Lucy was by now running alongside him. ‘You’re an alien, aren’t you?’ she suggested, as they waited for the Doorbot to open the door to the Second Class Area.

‘No,’ replied The Journalist You’re the alien. This is a Blerontinian Starship in case you hadn’t noticed.’

‘Point taken,’ said Lucy. She really wasn’t used to being talked to like this. Dan would never have dared.

‘Oh my God!’ she exclaimed as the doors opened and she took in for the first time the majestic sweep of the Grand Axial Canal, Second Class.

‘She plumett-ed

And hit his head

And gave him six pnedes as a tip!’

sang the gondoliers.

‘Ohh!’ The Journalist gasped as he stepped down into the nearest gondola, and missed his footing. Lucy caught him and held him for a moment.

You’re hurt,’ she said.

‘Let’s get on!’ he returned. ‘We have no idea when the bomb is timed to go off.’

Lucy helped him down into the gondola, and the singing stopped.

‘Take us to the Engine Room,’ gasped The Journalist, holding his stomach.

‘Si! Si! Nitrogen-Loathing Respecters of Pressed Veal!’

‘And make it fast.’

‘Si! Si!’

The gondola set off down the Great Canal at no greater speed than any other.

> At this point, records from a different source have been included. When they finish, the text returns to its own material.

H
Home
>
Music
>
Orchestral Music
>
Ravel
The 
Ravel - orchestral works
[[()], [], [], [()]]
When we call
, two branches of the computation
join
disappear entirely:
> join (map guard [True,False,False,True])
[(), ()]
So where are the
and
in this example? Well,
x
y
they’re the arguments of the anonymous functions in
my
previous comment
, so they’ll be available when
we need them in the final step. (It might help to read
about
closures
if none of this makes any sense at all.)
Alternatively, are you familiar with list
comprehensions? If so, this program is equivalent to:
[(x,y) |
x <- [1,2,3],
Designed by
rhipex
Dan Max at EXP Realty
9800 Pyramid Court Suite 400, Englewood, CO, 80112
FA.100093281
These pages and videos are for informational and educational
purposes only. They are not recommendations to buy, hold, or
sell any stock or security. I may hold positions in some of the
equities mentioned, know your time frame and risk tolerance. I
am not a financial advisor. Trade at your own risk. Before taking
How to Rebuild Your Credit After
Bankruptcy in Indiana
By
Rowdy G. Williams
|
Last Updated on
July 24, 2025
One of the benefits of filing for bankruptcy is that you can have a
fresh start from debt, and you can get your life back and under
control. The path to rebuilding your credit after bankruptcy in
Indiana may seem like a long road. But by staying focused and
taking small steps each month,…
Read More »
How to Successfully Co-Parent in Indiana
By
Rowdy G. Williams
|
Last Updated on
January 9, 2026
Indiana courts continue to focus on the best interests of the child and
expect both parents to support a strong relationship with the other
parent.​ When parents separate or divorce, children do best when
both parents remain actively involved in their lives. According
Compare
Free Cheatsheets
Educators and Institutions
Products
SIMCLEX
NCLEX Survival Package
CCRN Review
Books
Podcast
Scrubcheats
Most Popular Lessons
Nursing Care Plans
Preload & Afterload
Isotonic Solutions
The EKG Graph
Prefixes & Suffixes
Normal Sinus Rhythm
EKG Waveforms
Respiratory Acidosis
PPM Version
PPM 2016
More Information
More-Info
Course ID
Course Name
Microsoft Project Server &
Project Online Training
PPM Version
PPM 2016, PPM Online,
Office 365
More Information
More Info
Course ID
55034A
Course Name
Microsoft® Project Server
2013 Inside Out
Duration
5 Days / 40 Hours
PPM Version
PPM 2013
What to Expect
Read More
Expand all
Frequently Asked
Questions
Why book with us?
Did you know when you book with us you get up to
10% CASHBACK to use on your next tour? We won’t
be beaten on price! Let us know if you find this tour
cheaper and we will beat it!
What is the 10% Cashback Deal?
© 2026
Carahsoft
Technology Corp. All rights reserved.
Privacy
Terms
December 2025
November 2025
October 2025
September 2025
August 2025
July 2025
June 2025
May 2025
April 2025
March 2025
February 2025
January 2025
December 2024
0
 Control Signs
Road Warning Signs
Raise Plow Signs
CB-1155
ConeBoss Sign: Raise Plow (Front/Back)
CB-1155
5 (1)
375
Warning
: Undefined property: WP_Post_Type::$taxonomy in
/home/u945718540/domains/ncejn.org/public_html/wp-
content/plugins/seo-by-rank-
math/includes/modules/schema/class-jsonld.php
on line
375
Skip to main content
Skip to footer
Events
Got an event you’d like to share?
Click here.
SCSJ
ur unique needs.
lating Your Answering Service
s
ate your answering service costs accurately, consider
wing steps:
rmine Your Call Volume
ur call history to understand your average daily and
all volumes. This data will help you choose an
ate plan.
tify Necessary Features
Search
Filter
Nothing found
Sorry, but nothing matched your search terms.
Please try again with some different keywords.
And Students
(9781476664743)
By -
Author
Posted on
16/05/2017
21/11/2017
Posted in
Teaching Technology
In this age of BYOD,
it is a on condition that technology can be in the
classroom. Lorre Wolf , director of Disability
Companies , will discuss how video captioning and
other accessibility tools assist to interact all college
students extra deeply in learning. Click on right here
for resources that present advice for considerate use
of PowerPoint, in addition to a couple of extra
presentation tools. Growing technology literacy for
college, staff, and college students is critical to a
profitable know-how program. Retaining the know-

Lucy looked across at her former assailant: he was rocking backwards and forwards, hugging himself.

‘Are you cold?’ asked Lucy. She certainly was. But The Journalist didn’t reply; he just gritted his teeth and Lucy suddenly realized he was in real pain.

‘What happened?’ she asked, and touched his arm.

‘That bastard – Scraliontis – stabbed me with a table lamp,’ growled the ex-murderer.

Lucy stifled a laugh. ‘How can you stab someone with a…’

‘It had a sharp end,’ interrupted The Journalist ‘Are you in pain?’ asked Lucy. The Journalist grunted. Lucy leaned towards him and moved his hands away from his stomach. The unfamiliar smell of a being from another world caught her unawares – it was not unpleasant – quite the contrary – but it made her head spin.

‘Leave me alone!’ he growled.

‘Let me look at it!’ Lucy pulled him back onto the pillow and tried to open his clothes, where the congealed blood was thickest. ‘I have no idea how to undo this,’ she said.